- Texte fourni:

Le député de Haute-Garonne a eu la confirmation par Jean-Christophe Cambadélis ce mardi qu’il va être convoqué devant la haute-autorité du PS. Il se dit en outre favorable à la suspension du groupe d’amitié France-Syrie qu’il préside à l’Assemblée Nationale.
Par Fabrice Valery
Cette instance créée récemment, présidée par l’avocat Jean-Pierre Mignard, peut prononcer après examen du dossier et auditions, des sanctions allant du blâme à l’exclusion. « Je te propose de rencontrer la Haute autorité de manière à bien vérifier que l’éthique a bien été respectée », a précisé le député PS de Haute-Garonne en rapportant les propos de Jean-Christophe Cambadélis. Le premier secrétaire « m’a dit que ce n’était pas le moment, le bon contexte », pour se rendre en Syrie, tout en disant qu’il « comprenait ma démarche ».
Le PS cherche visiblement à calmer le jeu dans cette affaire : la semaine dernière, Jean-Christophe Cambadélis avait indiqué à chaud que Gérard Bapt serait sanctionné pour ce voyage en Syrie, au cours duquel, rappelons-le, il a refusé contrairement à ses collègues de rencontrer le président syrien Bachar El-Assad.
D’autre part, il affirme être favorable à la proposition de de Bruno Le Roux, le président du groupe PS à l’Assemblée nationale, qu’il a rencontré lundi soir, de demander au président Claude Bartolone de suspendre les activités du groupe d’amitié France-Syrie que Gérard Bapt préside à l’Assemblée tant que le contexte politique n’a pas évolué en Syrie.

- Problème: Retouchez l'article sur Gérard Bapt : recopiez-en le passage qui commence à « Par Fabrice Valery » et se termine à « syrien Bachar El-Assad. », en y remplaçant « sanctionné » par « puni ».

- Données:

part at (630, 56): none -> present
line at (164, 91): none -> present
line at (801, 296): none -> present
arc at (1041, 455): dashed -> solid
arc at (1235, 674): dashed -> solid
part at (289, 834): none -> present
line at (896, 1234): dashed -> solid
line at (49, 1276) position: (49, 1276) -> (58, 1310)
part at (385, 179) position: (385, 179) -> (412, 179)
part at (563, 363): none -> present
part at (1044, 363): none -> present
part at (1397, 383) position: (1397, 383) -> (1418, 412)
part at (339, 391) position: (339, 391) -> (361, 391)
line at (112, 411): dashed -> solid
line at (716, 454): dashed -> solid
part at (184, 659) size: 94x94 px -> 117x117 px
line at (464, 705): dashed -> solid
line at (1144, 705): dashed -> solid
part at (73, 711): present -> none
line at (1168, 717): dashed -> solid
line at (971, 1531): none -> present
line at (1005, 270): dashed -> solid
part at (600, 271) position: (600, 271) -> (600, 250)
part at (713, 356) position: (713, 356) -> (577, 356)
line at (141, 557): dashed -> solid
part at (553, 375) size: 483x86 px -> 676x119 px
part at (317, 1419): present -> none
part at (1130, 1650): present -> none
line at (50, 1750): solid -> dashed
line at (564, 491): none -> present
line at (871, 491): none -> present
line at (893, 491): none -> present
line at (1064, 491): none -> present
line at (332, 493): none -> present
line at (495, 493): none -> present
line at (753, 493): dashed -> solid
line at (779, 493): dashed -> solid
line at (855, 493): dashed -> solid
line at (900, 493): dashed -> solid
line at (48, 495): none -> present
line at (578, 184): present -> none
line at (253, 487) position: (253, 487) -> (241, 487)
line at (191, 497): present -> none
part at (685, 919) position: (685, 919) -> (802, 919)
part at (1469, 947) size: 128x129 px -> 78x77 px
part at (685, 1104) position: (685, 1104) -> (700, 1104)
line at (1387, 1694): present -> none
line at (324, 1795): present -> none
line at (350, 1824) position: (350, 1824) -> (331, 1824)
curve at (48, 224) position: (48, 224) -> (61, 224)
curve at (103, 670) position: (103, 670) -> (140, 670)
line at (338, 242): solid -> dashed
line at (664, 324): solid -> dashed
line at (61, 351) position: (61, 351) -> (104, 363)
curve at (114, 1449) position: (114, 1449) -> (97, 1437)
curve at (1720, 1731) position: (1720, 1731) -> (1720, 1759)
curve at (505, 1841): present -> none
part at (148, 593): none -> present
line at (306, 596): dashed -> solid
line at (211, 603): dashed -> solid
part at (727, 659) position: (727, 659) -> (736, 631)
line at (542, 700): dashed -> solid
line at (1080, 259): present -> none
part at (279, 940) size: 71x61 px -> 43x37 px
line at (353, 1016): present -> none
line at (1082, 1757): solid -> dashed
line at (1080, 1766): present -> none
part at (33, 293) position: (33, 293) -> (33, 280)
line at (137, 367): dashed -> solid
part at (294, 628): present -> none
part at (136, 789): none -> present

- Solution ci-après:
Par Fabrice Valery
Cette instance créée récemment, présidée par l’avocat Jean-Pierre Mignard, peut prononcer après examen du dossier et auditions, des sanctions allant du blâme à l’exclusion. « Je te propose de rencontrer la Haute autorité de manière à bien vérifier que l’éthique a bien été respectée », a précisé le député PS de Haute-Garonne en rapportant les propos de Jean-Christophe Cambadélis. Le premier secrétaire « m’a dit que ce n’était pas le moment, le bon contexte », pour se rendre en Syrie, tout en disant qu’il « comprenait ma démarche ».
Le PS cherche visiblement à calmer le jeu dans cette affaire : la semaine dernière, Jean-Christophe Cambadélis avait indiqué à chaud que Gérard Bapt serait puni pour ce voyage en Syrie, au cours duquel, rappelons-le, il a refusé contrairement à ses collègues de rencontrer le président syrien Bachar El-Assad.